### WORK ORDER 1
Answer these questions from the AI chip patent excerpt, each on its own line:
(a) Which two bus types are named as examples for bus 102?
(b) Which processor cores does AI chip 104 include?
(c) In Step 201, what does decoding the to-be-executed instruction produce?
### WORK ORDER 2
Reproduce the stretch of the AI chip patent excerpt from "It should be understood" through "and the like.".
### WORK ORDER 3
Turn the paragraph of the AI chip patent excerpt that begins "The AI chip 103 may include" into a short list that keeps its main facts.

FIG. 4B is a schematic structural diagram of the artificial intelligence chip of the computing method applied to an artificial intelligence chip according to the embodiment of FIG. 4A;

FIG. 4C is a schematic diagram of a complex computational instruction according to the embodiment of FIG. 4A;

FIG. 4D is a schematic diagram of complex computation result according to the embodiment of FIG. 4A; and

FIG. 5 is a schematic structural diagram of a computer system adapted to implement an electronic device of the embodiments of the present disclosure.

DETAILED DESCRIPTION OF EMBODIMENTS

The present disclosure will be further described below in detail in combination with the accompanying drawings and the embodiments. It should be appreciated that the specific embodiments described herein are merely used for explaining the relevant disclosure, rather than limiting the disclosure. In addition, it should be noted that, for the ease of description, only the parts related to the relevant disclosure are shown in the accompanying drawings.
It should also be noted that the embodiments in the present disclosure and the features in the embodiments may be combined with each other on a non-conflict basis. The present disclosure will be described below in detail with reference to the accompanying drawings and in combination with the embodiments.
FIG. 1 shows an exemplary system architecture 100 in which an embodiment of a computing method applied to an artificial intelligence chip of the present disclosure may be implemented.
As shown in FIG. 1, the system architecture 100 may include a CPU (Central Processing Unit) 101, a bus 102, and AI chips 103 and 104. The bus 102 serves as a medium providing a communication link between the CPU 101 and the AI chips 103 and 104. The bus 102 may include various bus types, e.g., an AMBA (Advanced Microcontroller Bus Architecture) bus, and an OCP (Open Core Protocol) bus.
The AI chip 103 may include processor cores 1031, 1032, and 1033, a wire 1034, and a computational accelerator 1035. The wire 1034 serves as a medium providing a communication link between the processor cores 1031, 1032, and 1033, and the computational accelerator 1035. The wire 1034 may include various wire types, such as a PCI bus, a PCIE bus, an AMBA bus supporting network on chip protocol, the OCP bus, and other network on chip bus.
The AI chip 104 may include processor cores 1041, 1042, and 1043, a wire 1044, and a computational accelerator 1045. The wire 1044 serves as a medium providing a communication link between the processor cores 1041, 1042, and 1043, and the computational accelerator 1045. The wire 1044 may include various wire types, such as the PCI bus, the PCIE bus, the AMBA bus supporting network on chip protocol, the OCP bus, and other network on chip bus.
It should be noted that the computing method applied to an artificial intelligence chip provided in the embodiment of the present disclosure is generally executed by the AI chips 102 and 103.
It should be understood that the numbers of CPUs, buses, and AI chips in FIG. 1 are merely illustrative. Any number of CPUs, buses, and AI chips may be provided based on actual requirements. Similarly, the numbers of processor cores, wires, and memories in the AI chips 102 and 103 are merely illustrative, too. Any number of processor cores, wires, and memories may be provided in the AI chips 102 and 103 based on actual requirements. In addition, according to actual requirements, the system architecture 100 may further include a memory, an input device (such as a mouse, or a keyboard), an output device (such as a displayer, or a speaker), an input/output interface, and the like.
Further referring to FIG. 2, a process 200 of an embodiment of a computing method applied to an artificial intelligence chip according to the present disclosure is shown. The computing method applied to an artificial intelligence chip includes the following steps.
Step 201: A target processor core among at least one processor core decodes a to-be-executed instruction to obtain a computational identifier and at least one operand.

### DATASET RECORDS
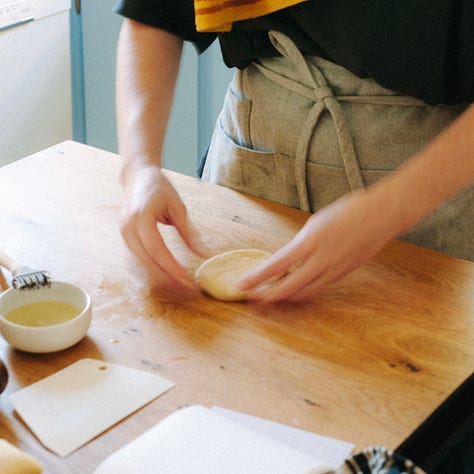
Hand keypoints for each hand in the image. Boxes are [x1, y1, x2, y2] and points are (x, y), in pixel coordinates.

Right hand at [120, 163, 206, 290]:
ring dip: (158, 280)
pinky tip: (164, 281)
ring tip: (178, 289)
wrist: (137, 178)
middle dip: (166, 279)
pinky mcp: (124, 240)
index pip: (155, 249)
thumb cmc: (159, 188)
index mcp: (141, 217)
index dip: (170, 266)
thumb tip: (204, 254)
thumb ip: (189, 232)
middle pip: (146, 261)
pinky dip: (149, 273)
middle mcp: (127, 228)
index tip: (186, 279)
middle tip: (186, 289)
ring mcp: (123, 235)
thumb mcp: (178, 206)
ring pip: (139, 266)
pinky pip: (135, 263)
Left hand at [237, 189, 399, 301]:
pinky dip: (302, 294)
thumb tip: (287, 260)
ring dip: (284, 299)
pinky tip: (293, 294)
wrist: (383, 214)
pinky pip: (318, 289)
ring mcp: (334, 270)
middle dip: (267, 297)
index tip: (241, 286)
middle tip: (251, 302)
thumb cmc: (349, 211)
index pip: (276, 266)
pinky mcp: (344, 274)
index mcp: (310, 241)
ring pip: (304, 293)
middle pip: (288, 288)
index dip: (256, 279)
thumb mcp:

### ANSWER SECTION 1
(a) An AMBA (Advanced Microcontroller Bus Architecture) bus and an OCP (Open Core Protocol) bus.
(b) Processor cores 1041, 1042, and 1043.
(c) A computational identifier and at least one operand.

### ANSWER SECTION 2
It should be understood that the numbers of CPUs, buses, and AI chips in FIG. 1 are merely illustrative. Any number of CPUs, buses, and AI chips may be provided based on actual requirements. Similarly, the numbers of processor cores, wires, and memories in the AI chips 102 and 103 are merely illustrative, too. Any number of processor cores, wires, and memories may be provided in the AI chips 102 and 103 based on actual requirements. In addition, according to actual requirements, the system architecture 100 may further include a memory, an input device (such as a mouse, or a keyboard), an output device (such as a displayer, or a speaker), an input/output interface, and the like.

### ANSWER SECTION 3
AI chip 103 may include:
- Processor cores 1031, 1032, and 1033
- A computational accelerator 1035
- A wire 1034 that links the processor cores and the computational accelerator 1035. It may be a PCI bus, a PCIE bus, an AMBA bus supporting network on chip protocol, the OCP bus, or another network on chip bus.